In her searing dissent in the most recent reproductive rights case to go before the U.S. Supreme Court — Gonzales v. Carhart (2007) — Justice Ginsburg wrote, “[A]t stake in cases challenging abortion restrictions is a woman’s ‘control over her [own] destiny.'”

While the decision of whether and when to have children is the immediate question undergirding the right to reproductive freedom, as Justice Ginsburg signals above, at the core of this right lies even broader concerns: the rights of equality and opportunity. Until the recent Carhart decision, the Court understood that constitutional protections for reproductive freedom were also constitutional protections aimed at ensuring women’s ability to participate fully in the “economic and social life of the Nation.” At the core of the right to reproductive freedom is opportunity: the opportunity to obtain a good education, to shape one’s economic circumstances, to participate in the democratic process, to find love, to build families, to decide what makes for a good life, and to have the opportunity to live that life.

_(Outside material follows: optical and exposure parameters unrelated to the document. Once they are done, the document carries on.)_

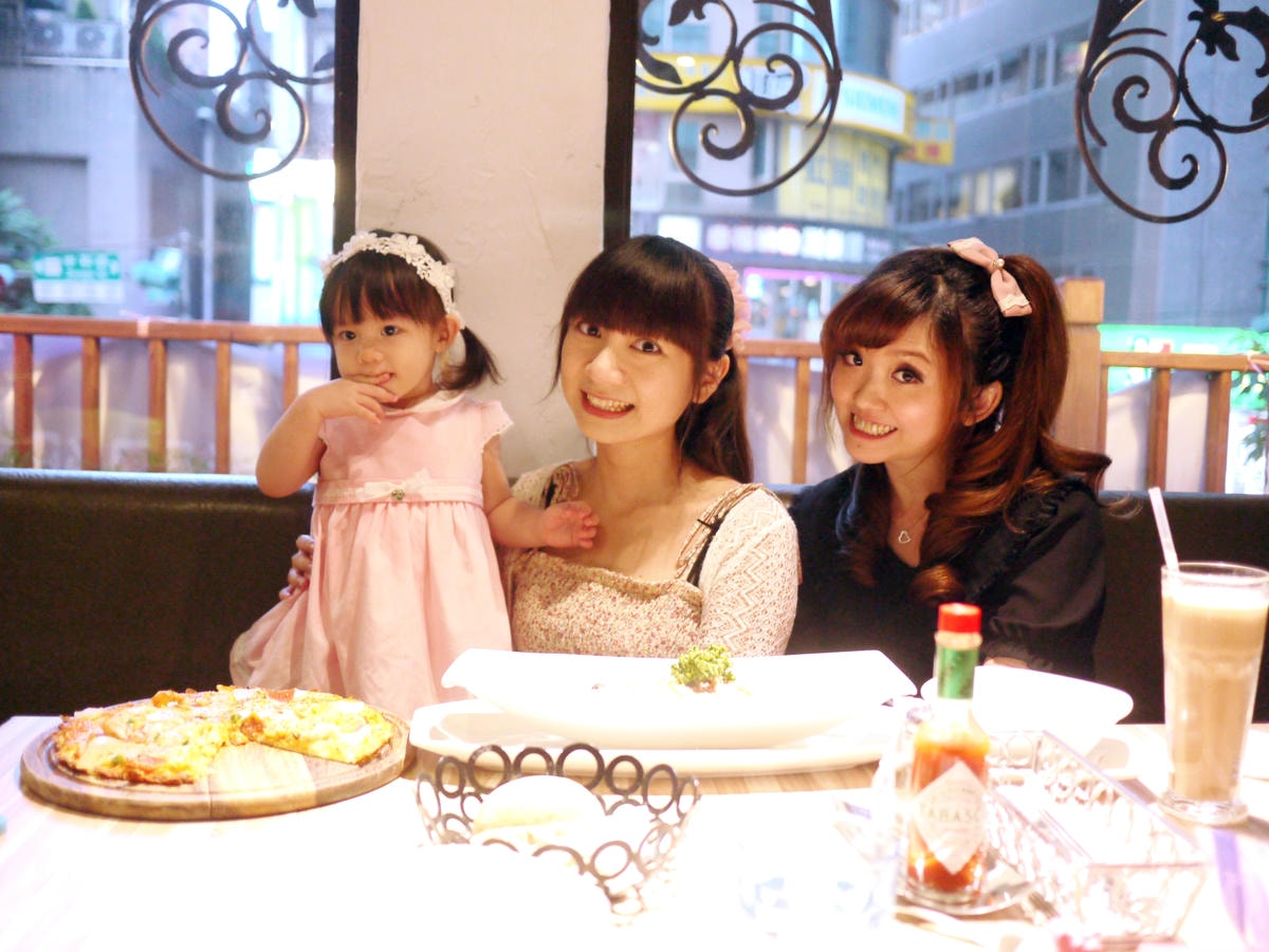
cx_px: 634
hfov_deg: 46.8
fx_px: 1466
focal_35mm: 40
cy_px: 476
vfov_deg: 36.0
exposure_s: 1/60
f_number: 1.7
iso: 800
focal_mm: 20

The Roberts Court recklessly veered away from these important constitutional principles when it upheld for the first time in the history of the Supreme Court an abortion restriction that failed to include protections for women’s health. This could be a troubling sign of what’s ahead. This November, voters in South Dakota will face a ballot initiative to ban nearly all abortions in that state. If the ban becomes law, the ACLU will join Planned Parenthood Federation of America in bringing a legal challenge to stop this assault on abortion rights. The case could end up before the Supreme Court. The Court will then have the opportunity to reaffirm the right — or severely curtail it and with it women’s equality and opportunity.

We hope that the next president, if given the chance, will restore the Court’s commitment to freedom, equality, and opportunity for all. Our destiny as a nation is what is at stake in this election. Be a Constitution Voter.